本文:
---

この記事では、Docker Hubをこれから使い始める方、あるいはDockerは使っているけれどイメージの探し方や使い方がいまいちよくわからない、といった方を対象に、Docker Hubでのコンテナイメージの「探し方」と「使い方」を、基本的な概念から具体的なコマンド、そして利用上の注意点まで、徹底的に詳細に解説します。約5000語というボリュームで、Docker Hubの機能を余すことなくご紹介し、あなたのコンテナ活用を強力にサポートすることを目指します。

1. Docker Hubの基本概念:イメージ、リポジトリ、タグとは?

Docker Hubを理解するためには、いくつかの基本的な概念を把握しておく必要があります。これらはDockerそのものの基本的な構成要素でもあります。

  • コンテナイメージ (Container Image):

    • コンテナイメージは、コンテナを実行するために必要なすべての要素を含む軽量で独立した実行可能パッケージです。これには、コード、ランタイム、システムツール、システムライブラリ、設定などが含まれます。
    • イメージは、1つ以上の読み取り専用レイヤー(層)が積み重なって構成されています。これにより、複数のイメージ間で共通するレイヤーを共有でき、ディスク容量の節約やダウンロードの高速化につながります。
    • イメージは、一度作成されると不変(immutable)です。同じイメージから起動されたコンテナは、初期状態は常に同じになります。
    • Docker Hubは、このコンテナイメージを保管、共有するためのレジストリ(保管場所)の一つです。
  • リポジトリ (Repository):

    • リポジトリは、関連するコンテナイメージの集まりです。通常、特定のソフトウェアやアプリケーションに関するイメージがまとめられています。例えば、公式のNginxイメージは nginx というリポジトリに、公式のUbuntuイメージは ubuntu というリポジトリに格納されています。
    • リポジトリはさらに、同じイメージの異なるバージョンやバリエーションを区別するために「タグ」を持ちます。
    • Docker Hubでは、リポジトリはユーザー名または組織名とリポジトリ名の組み合わせで識別されます(例: ubuntunginxmyuser/my-app)。公式イメージはユーザー名なしで識別されることが一般的です。
  • タグ (Tag):

    • タグは、リポジトリ内の特定のイメージバージョンを識別するためのラベルです。人間にとって分かりやすい文字列が使われます。
    • 最も一般的なタグはバージョン番号(例: 1.21.4, 2.7.18-alpine)ですが、特定の意味を持つタグもよく使われます。
      • latest: そのリポジトリの中で最新または推奨されるバージョンを指すことが一般的ですが、必ずしも「最新の安定版」を意味するとは限らないため注意が必要です。どのバージョンを指すかはイメージのメンテナーによって定義されます。タグを指定せずにイメージをプルまたは実行しようとすると、デフォルトで latest タグが使用されます。
      • stable, edge, dev: リリースチャネルを示すタグ。

---

演習課題:
A. Docker Hubの記事のうち、「Docker Hubを理解す」を含む語句で始まり「るために「タグ」を持ちます。」で終わる部分を、一字も変えずに繰り返してください。
B. Docker Hubの記事が止まったところから、その先を書き上げること。

データ抜粋:

---

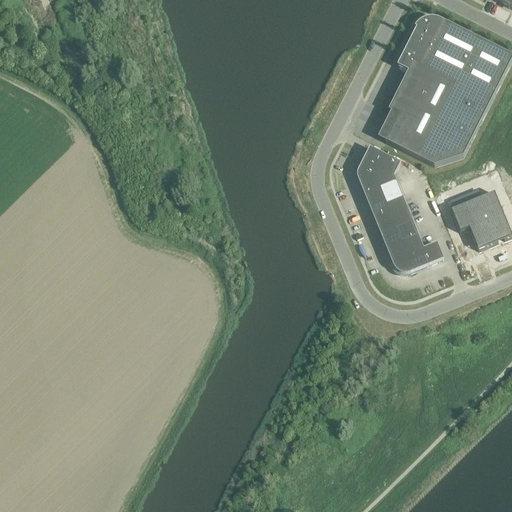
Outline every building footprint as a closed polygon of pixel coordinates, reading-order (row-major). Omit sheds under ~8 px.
[(511,0),(490,0),(511,10),(511,0)] [(399,118),(385,144),(434,169),(464,159),(511,64),(511,58),(443,24),(439,22),(437,21),(435,21),(433,21),(431,21),(429,21),(427,21),(425,22),(423,23),(421,24),(420,25),(418,26),(417,27),(416,28),(415,30),(417,31),(397,69),(399,70),(408,74),(389,113),(399,118)] [(511,109),(493,128),(511,147),(511,109)] [(357,177),(357,178),(357,180),(358,181),(358,182),(358,183),(395,271),(396,272),(396,273),(397,274),(398,275),(399,275),(400,276),(401,276),(402,277),(403,277),(405,277),(406,277),(407,277),(408,277),(409,277),(410,276),(444,262),(437,246),(424,251),(394,179),(401,166),(370,150),(358,173),(358,174),(358,175),(358,176),(357,177)] [(454,213),(452,213),(460,235),(470,232),(479,254),(498,246),(498,247),(499,247),(498,246),(504,243),(505,244),(505,243),(511,240),(511,238),(495,196),(482,201),(454,213)]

---

演習の解答:
A.
Docker Hubを理解するためには、いくつかの基本的な概念を把握しておく必要があります。これらはDockerそのものの基本的な構成要素でもあります。

  • コンテナイメージ (Container Image):

    • コンテナイメージは、コンテナを実行するために必要なすべての要素を含む軽量で独立した実行可能パッケージです。これには、コード、ランタイム、システムツール、システムライブラリ、設定などが含まれます。
    • イメージは、1つ以上の読み取り専用レイヤー(層)が積み重なって構成されています。これにより、複数のイメージ間で共通するレイヤーを共有でき、ディスク容量の節約やダウンロードの高速化につながります。
    • イメージは、一度作成されると不変(immutable)です。同じイメージから起動されたコンテナは、初期状態は常に同じになります。
    • Docker Hubは、このコンテナイメージを保管、共有するためのレジストリ(保管場所)の一つです。
  • リポジトリ (Repository):

    • リポジトリは、関連するコンテナイメージの集まりです。通常、特定のソフトウェアやアプリケーションに関するイメージがまとめられています。例えば、公式のNginxイメージは nginx というリポジトリに、公式のUbuntuイメージは ubuntu というリポジトリに格納されています。
    • リポジトリはさらに、同じイメージの異なるバージョンやバリエーションを区別するために「タグ」を持ちます。

B.
      • 特定のOSやアーキテクチャを示すサフィックス(例: -alpine, -stretch, -centos)。
    • 同じイメージIDに対して複数のタグを付けることも可能です。例えば、ある特定のバージョンのイメージに 1.21.4 というタグと stable というタグの両方が付いていることがあります。
  • 公式イメージ (Official Images):

    • Docker社によって厳選され、メンテンスされている高品質なイメージです。CentOS, Ubuntu, Nginx, Node.js, Python, MySQLなどの人気のあるオープンソースソフトウェアの公式版が提供されています。
    • これらのイメージは、セキュリティ、ベストプラクティス、最新性などが一定の基準を満たしていることが保証されており、プロダクション環境での利用にも適しています。
    • Docker Hub上で特別なバッジ(Official Image)が付いています。
  • 認証済みパブリッシャーイメージ (Verified Publisher Images):

    • Docker社とパートナーシップを結んだ商業ソフトウェアベンダー(Microsoft, Oracle, VMWareなど)によって提供されるイメージです。
    • これらのイメージも、信頼性やセキュリティが一定レベルで保証されています。商用ソフトウェアのコンテナ版を探す際に便利です。
    • Docker Hub上で特別なバッジ(Verified Publisher)が付いています。
  • コミュニティイメージ (Community Images):

    • 上記以外の、Docker Hubユーザーによって公開されたすべてのイメージです。非常に多くの種類があり、特定の用途に特化したイメージや、ニッチなソフトウェアのイメージが見つかることもあります。
    • 公式イメージや認証済みパブリッシャーイメージとは異なり、その品質、セキュリティ、信頼性はユーザー自身が判断する必要があります。玉石混交であるため、利用には注意が必要です(詳細は後述)。

これらの基本概念を頭に入れておくと、Docker Hubでのイメージ検索や利用がスムーズになります。

2. Docker Hubアカウントの作成

Docker Hubの多くのイメージは、アカウントがなくても検索・プル(ダウンロード)して利用できます。しかし、自分の作成したイメージを公開したり、非公開リポジトリを利用したり、あるいはイメージに「スター」を付けてお気に入りを管理したりするためには、Docker Hubアカウントが必要です。アカウント作成は無料です。

アカウント作成のステップ:

  1. Docker Hubのウェブサイト(https://hub.docker.com/)にアクセスします。
  2. 右上の「Sign Up」ボタンをクリックします。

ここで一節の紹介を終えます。